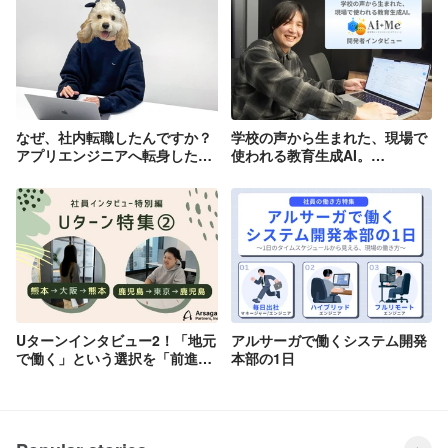
なぜ、社内転職したんですか？
学校の声から生まれた、現場で
アプリエンジニアへ転身した元
使われる教育生成AI。
デザイナーに本音を聞いてみた
「AI+Me（アイミー）」開発の
舞台裏
Uターンインタビュー2！「地元
アルサーガで働くシステム開発
で働く」という選択を「前進す
本部の1日
る力」に変える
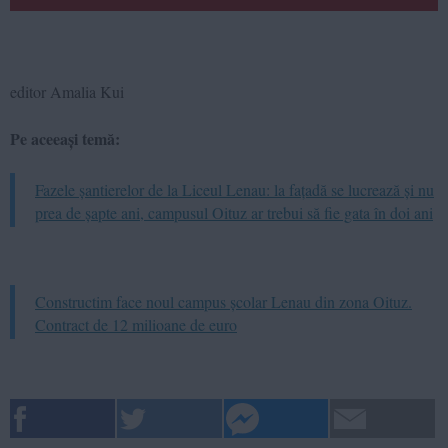
editor Amalia Kui
Pe aceeași temă:
Fazele șantierelor de la Liceul Lenau: la fațadă se lucrează și nu
prea de șapte ani, campusul Oituz ar trebui să fie gata în doi ani
Constructim face noul campus școlar Lenau din zona Oituz.
Contract de 12 milioane de euro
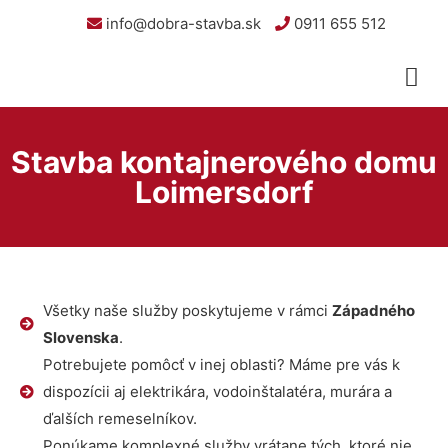
info@dobra-stavba.sk
0911 655 512
Stavba kontajnerového domu
Loimersdorf
Všetky naše služby poskytujeme v rámci
Západného
Slovenska
.
Potrebujete pomôcť v inej oblasti? Máme pre vás k
dispozícii aj elektrikára, vodoinštalatéra, murára a
ďalších remeselníkov.
Ponúkame komplexné služby vrátane tých, ktoré nie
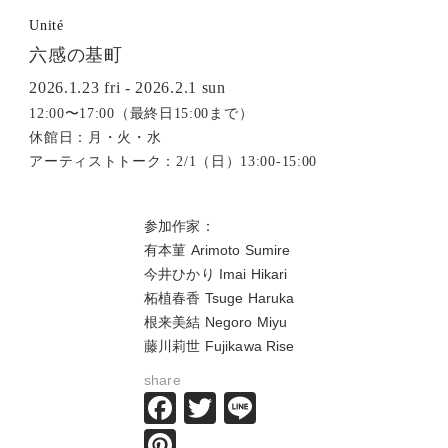
Unité
六感の基町
2026.1.23 fri - 2026.2.1 sun
12:00〜17:00（最終日15:00まで）
休館日：月・火・水
アーティストトーク：2/1（日）13:00-15:00
参加作家：
有本菫 Arimoto Sumire
今井ひかり Imai Hikari
柘植春香 Tsuge Haruka
根来美結 Negoro Miyu
藤川莉世 Fujikawa Rise
share
Facebook
Twitter
Line
Pinterest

════

Your instructions>
Only the lines from the first line of the entries through the line containing "Ponúkame komplexné služby" should be output, exactly as they are, without pictures.

Exercise solution>
なぜ、社内転職したんですか？
学校の声から生まれた、現場で
アプリエンジニアへ転身した元
使われる教育生成AI。
デザイナーに本音を聞いてみた
「AI+Me（アイミー）」開発の
舞台裏
Uターンインタビュー2！「地元
アルサーガで働くシステム開発
で働く」という選択を「前進す
本部の1日
る力」に変える
editor Amalia Kui
Pe aceeași temă:
Fazele șantierelor de la Liceul Lenau: la fațadă se lucrează și nu
prea de șapte ani, campusul Oituz ar trebui să fie gata în doi ani
Constructim face noul campus școlar Lenau din zona Oituz.
Contract de 12 milioane de euro
info@dobra-stavba.sk
0911 655 512
Stavba kontajnerového domu
Loimersdorf
Všetky naše služby poskytujeme v rámci
Západného
Slovenska
.
Potrebujete pomôcť v inej oblasti? Máme pre vás k
dispozícii aj elektrikára, vodoinštalatéra, murára a
ďalších remeselníkov.
Ponúkame komplexné služby vrátane tých, ktoré nie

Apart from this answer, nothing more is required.